9. One weekday morning your wife wakes up feeling ill and asks
you to get your three children ready for school. Your first
question to her is:

a. "Do they need to eat or anything?"
b. "They're in school already?"
c. "There are three of them?"

10. When is it okay to throw away a set of veteran underwear?

a. When it has turned the color of a dead whale and developed new
holes so large that you're not sure which ones were originally
intended for your legs.
b. When it is down to eight loosely connected underwear molecules
and has to be handled with tweezers.
c. It is never okay to throw away veteran underwear. A real guy
checks the garbage regularly in case somebody--and we are not
naming names, but this would be his wife--is quietly trying to
discard his underwear, which she is frankly jealous of, because
the guy seems to have a more intimate relationship with it than
with her.

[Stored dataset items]
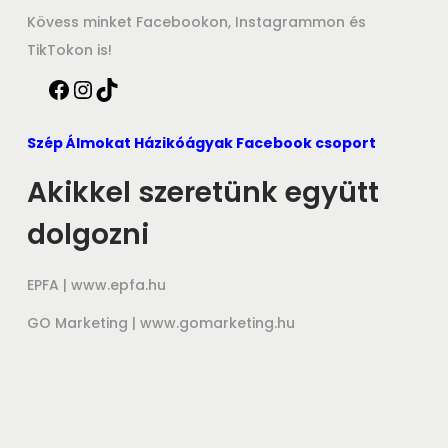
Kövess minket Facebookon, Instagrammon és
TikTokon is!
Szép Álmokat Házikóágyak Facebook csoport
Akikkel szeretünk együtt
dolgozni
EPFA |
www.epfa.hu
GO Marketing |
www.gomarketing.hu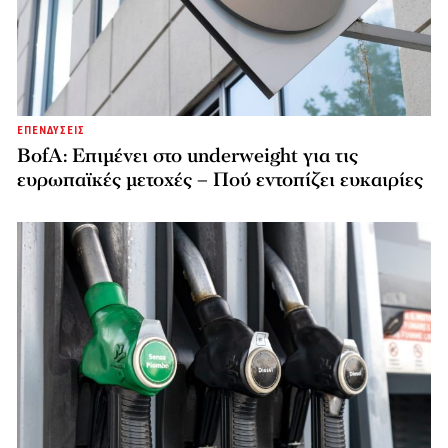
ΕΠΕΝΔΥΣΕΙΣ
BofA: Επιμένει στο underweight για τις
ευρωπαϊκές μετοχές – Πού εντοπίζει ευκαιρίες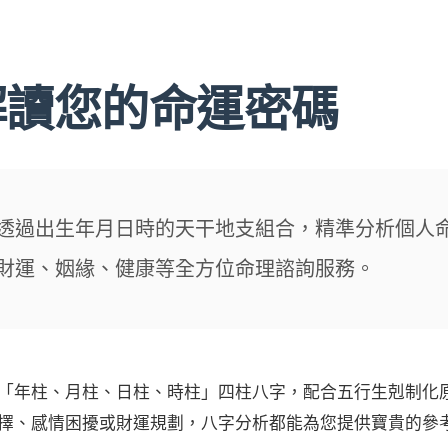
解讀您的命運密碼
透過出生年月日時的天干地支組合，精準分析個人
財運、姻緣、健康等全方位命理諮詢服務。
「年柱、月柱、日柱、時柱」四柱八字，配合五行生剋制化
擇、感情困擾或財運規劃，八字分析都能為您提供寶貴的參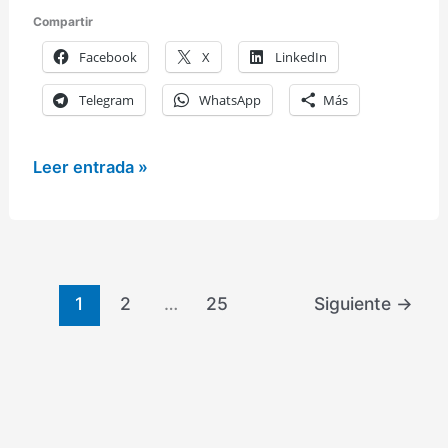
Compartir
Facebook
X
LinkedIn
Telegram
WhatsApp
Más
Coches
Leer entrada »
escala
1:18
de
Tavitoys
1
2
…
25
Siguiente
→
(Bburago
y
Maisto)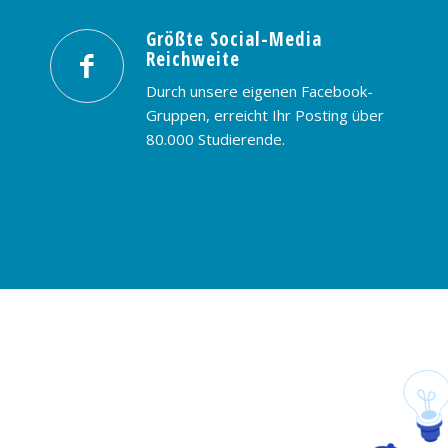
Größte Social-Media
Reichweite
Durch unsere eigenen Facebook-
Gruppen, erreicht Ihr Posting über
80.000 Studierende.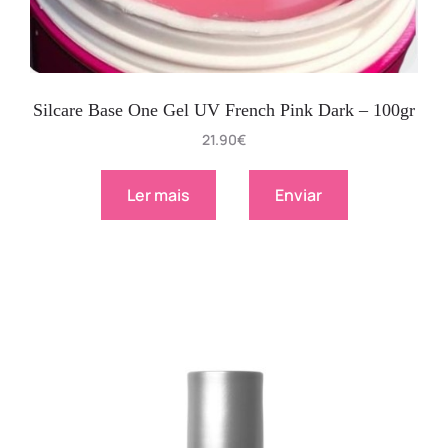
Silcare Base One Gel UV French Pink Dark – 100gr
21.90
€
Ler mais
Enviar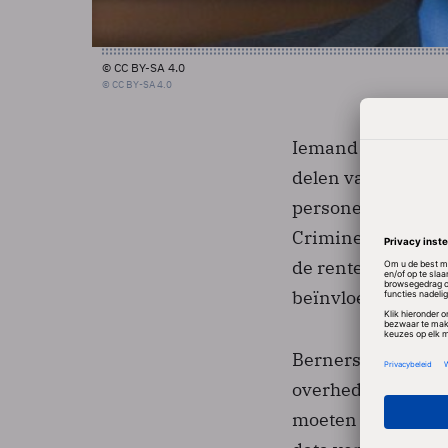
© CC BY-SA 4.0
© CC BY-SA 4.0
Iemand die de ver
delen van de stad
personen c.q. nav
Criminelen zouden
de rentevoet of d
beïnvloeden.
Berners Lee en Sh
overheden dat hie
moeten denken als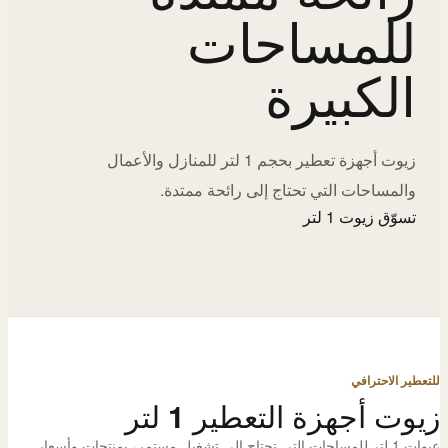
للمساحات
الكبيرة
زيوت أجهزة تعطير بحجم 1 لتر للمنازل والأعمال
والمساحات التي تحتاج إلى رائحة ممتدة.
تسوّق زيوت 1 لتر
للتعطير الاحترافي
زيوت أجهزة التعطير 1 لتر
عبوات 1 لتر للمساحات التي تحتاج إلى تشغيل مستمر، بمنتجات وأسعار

# Task objective
From the quiz, extract the passage between "9. One weekday" and "of veteran underwear?", inclusive, copying it word for word.

# Reply
9. One weekday morning your wife wakes up feeling ill and asks
you to get your three children ready for school. Your first
question to her is:

a. "Do they need to eat or anything?"
b. "They're in school already?"
c. "There are three of them?"

10. When is it okay to throw away a set of veteran underwear?